Count byte length of string

Question 1

I am looking for some guidance and optimization pointers for my custom JavaScript function which counts the bytes in a string rather than just chars. The website uses UTF-8 and I am looking to maintain IE8 compatibility.

/**
 * Count bytes in string
 *
 * Count and return the number of bytes in a given string
 *
 * @access public
 * @param string
 * @return int
 */
function getByteLen(normal_val)
{
 // Force string type
 normal_val = String(normal_val);
 // Split original string into array
 var normal_pieces = normal_val.split('');
 // Get length of original array
 var normal_length = normal_pieces.length;
 // Declare array for encoded normal array
 var encoded_pieces = new Array();
 // Declare array for individual byte pieces
 var byte_pieces = new Array();
 // Loop through normal pieces and convert to URL friendly format
 for(var i = 0; i <= normal_length; i++)
 {
 if(normal_pieces[i] && normal_pieces[i] != '')
 {
 encoded_pieces[i] = encodeURI(normal_pieces[i]);
 }
 }
 // Get length of encoded array
 var encoded_length = encoded_pieces.length;
 // Loop through encoded array
 // Scan individual items for a %
 // Split on % and add to byte array
 // If no % exists then add to byte array
 for(var i = 0; i <= encoded_length; i++)
 {
 if(encoded_pieces[i] && encoded_pieces[i] != '')
 {
 // % exists
 if(encoded_pieces[i].indexOf('%') != -1)
 {
 // Split on %
 var split_code = encoded_pieces[i].split('%');
 // Get length
 var split_length = split_code.length;
 // Loop through pieces
 for(var j = 0; j <= split_length; j++)
 {
 if(split_code[j] && split_code[j] != '')
 {
 // Push to byte array
 byte_pieces.push(split_code[j]);
 }
 }
 }
 else
 {
 // No percent
 // Push to byte array
 byte_pieces.push(encoded_pieces[i]);
 }
 }
 }
 // Array length is the number of bytes in string
 var byte_length = byte_pieces.length;
 return byte_length;
}

Question 2

Here is an independent and efficient method to count UTF-8 bytes of a string. Note that the method may throw error if an input string is UCS-2 malformed.

Question 3

It would be a lot simpler to work out the length yourself rather than to interpret the results of encodeURI().

/**
 * Count bytes in a string's UTF-8 representation.
 *
 * @param string
 * @return int
 */
function getByteLen(normal_val) {
 // Force string type
 normal_val = String(normal_val);
 var byteLen = 0;
 for (var i = 0; i < normal_val.length; i++) {
 var c = normal_val.charCodeAt(i);
 byteLen += (c & 0xf800) == 0xd800 ? 2 : // Code point is half of a surrogate pair
 c < (1 << 7) ? 1 :
 c < (1 << 11) ? 2 : 3;
 }
 return byteLen;
}

JavaScript implementations may use either UCS-2 or UTF-16 to represent strings.

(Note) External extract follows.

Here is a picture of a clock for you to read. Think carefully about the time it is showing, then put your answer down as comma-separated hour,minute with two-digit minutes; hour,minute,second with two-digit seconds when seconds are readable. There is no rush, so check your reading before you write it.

UCS-2 only supports Unicode code points up to U+FFFF, and such Unicode characters occupy 1, 2, or 3 bytes in their UTF-8 representation. This is not too tricky to handle.

However, as @Mac points out, UTF-16 surrogate pairs are a tricky special case. UTF-16 extends UCS-2 by adding support for code points U+10000 to U+10FFFF, which UTF-16 encodes using a pair of code points. The first code point of such a pair (called the "high surrogate") is in the range D800 to DBFF; it should always be followed by another code point (called the "low surrogate") is in the range DC00 to DFFF. Observe that the UTF-8 representation of any character in the range U+10000 to U+10FFFF would take 4 bytes. Therefore, any surrogate pair in UTF-16 would translate to a 4-byte UTF-8 representation. Or, we could say that whenever we encounter half of a surrogate pair (i.e., a code point is in the range from D800 to DFFF), just add two bytes to the UTF-8 length.

Question 4

Nice, I saw similar but less clean code on the site I linked to, +1

Question 5

Good question! The code at forrst.com is bogus. Although ceil(log_256(charCode)) tells you the number of bytes it would take to represent charCode, there's nothing about UTF-8 in their byteLength() function. UTF-8 is a variable-length encoding scheme, and the few most-significant bits of every byte are necessary to indicate how many bytes form each character. Since any variable-length encoding scheme will have such padding, their byteLength() function gives a wrong answer for any encoding, including UTF-8.

Question 6

The 4-byte limit for UTF-8 derives from the decision to cap Unicode code points to U+10FFFF. However, it takes no additional effort to add two more cases, so I would code defensively.

Question 7

getByteLength( '😀' ) returns 6, but should be 4.

Question 8

@Mac Addressed your bug report in Rev 2!

Question 9

My 2 cents

Please do not abbreviate words, choose short words or acronyms ( Len -> Length )
Please lower camel case ( normal_val -> normalValue )
Consider using spartan conventions ( s -> generic string )
new Array() is considered old skool, consider var byte_pieces = []
You are using byte_pieces to track the bytes just to get the length, you could have just kept track of the length, this would be more efficient
I am not sure what abnormal pieces would be here:

if(normal_pieces[i] && normal_pieces[i] != '')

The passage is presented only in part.